Page MenuHomePhabricator

wikifeeds-production-tls-proxy regularly exceeding its k8s CPU reservation
Closed, ResolvedPublic

Description

Screenshot_20201021_180948.png (387×1 px, 86 KB)

https://grafana.wikimedia.org/d/lxZAdAdMk/wikifeeds?orgId=1&from=1603296568693&to=1603318168693

It's not clear to me that this causes a latency problem, but it's not clear that it doesn't, either.

In general I have a feeling that our services Envoys are a bit underprovisioned on CPU.

Event Timeline

JMeybohm added a subscriber: JMeybohm.

I think you are right, thanks for the heads up!

While this probably is also an issue of "too much throttling" (T262527), we should bump requests and limits for wikifeeds. It's envoy also continuously runs above the memory request, which should be fixed as well.

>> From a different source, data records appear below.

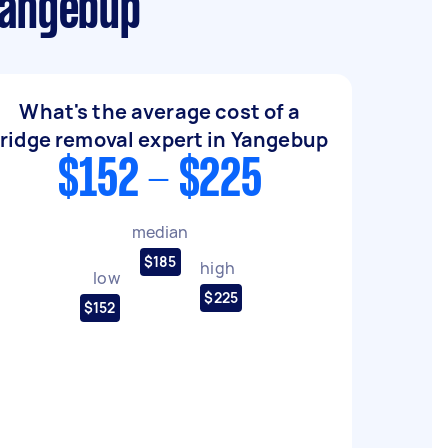
Yangebup
What's the average cost of a
fridge removal expert in Yangebup
$152 - $225
median
$185
high
low
$225
$152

Change 635753 had a related patch set uploaded (by JMeybohm; owner: JMeybohm):
[operations/deployment-charts@master] wikifeeds: Increase envoy CPU and memory ressources

https://gerrit.wikimedia.org/r/635753

That's pretty interesting, there shouldn't be so much throttling at so low CPU usage. user+system summed barely hit 1/5 of the limit.

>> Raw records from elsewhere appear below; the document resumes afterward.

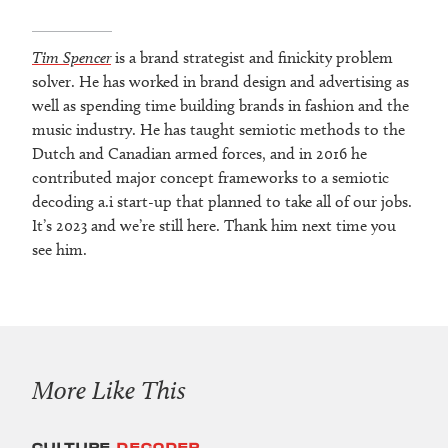
Tim Spencer
is a brand strategist and finickity problem
solver. He has worked in brand design and advertising as
well as spending time building brands in fashion and the
music industry. He has taught semiotic methods to the
Dutch and Canadian armed forces, and in 2016 he
contributed major concept frameworks to a semiotic
decoding a.i start-up that planned to take all of our jobs.
It’s 2023 and we’re still here. Thank him next time you
see him.
More Like This
CULTURE
DECODER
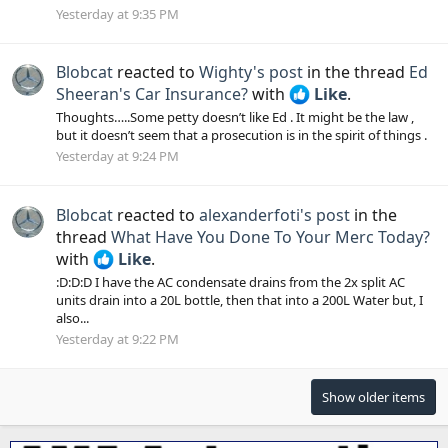
Yesterday at 9:35 PM
Blobcat
reacted to
Wighty's post
in the thread
Ed
Sheeran's Car Insurance?
with
Like
.
Thoughts…..Some petty doesn’t like Ed . It might be the law ,
but it doesn’t seem that a prosecution is in the spirit of things .
Yesterday at 9:24 PM
Blobcat
reacted to
alexanderfoti's post
in the
thread
What Have You Done To Your Merc Today?
with
Like
.
:D:D:D I have the AC condensate drains from the 2x split AC
units drain into a 20L bottle, then that into a 200L Water but, I
also...
Yesterday at 9:22 PM
Show older items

+1 to bumping the limit to see if it would solve latency issues, but it might be indeed related to T262527

That's pretty interesting, there shouldn't be so much throttling at so low CPU usage. user+system summed barely hit 1/5 of the limit.

+1 to bumping the limit to see if it would solve latency issues, but it might be indeed related to T262527

Indeed, but it approaches the configured request very often which then already leads to throttling. Seen that in eventgates as well. We should probably revisit this after kernel 4.19 is rolled out to see if we can lower the resource limits again.

Change 635753 merged by jenkins-bot:
[operations/deployment-charts@master] wikifeeds: Increase envoy CPU and memory ressources

https://gerrit.wikimedia.org/r/635753

Looks way better now, even under higher load.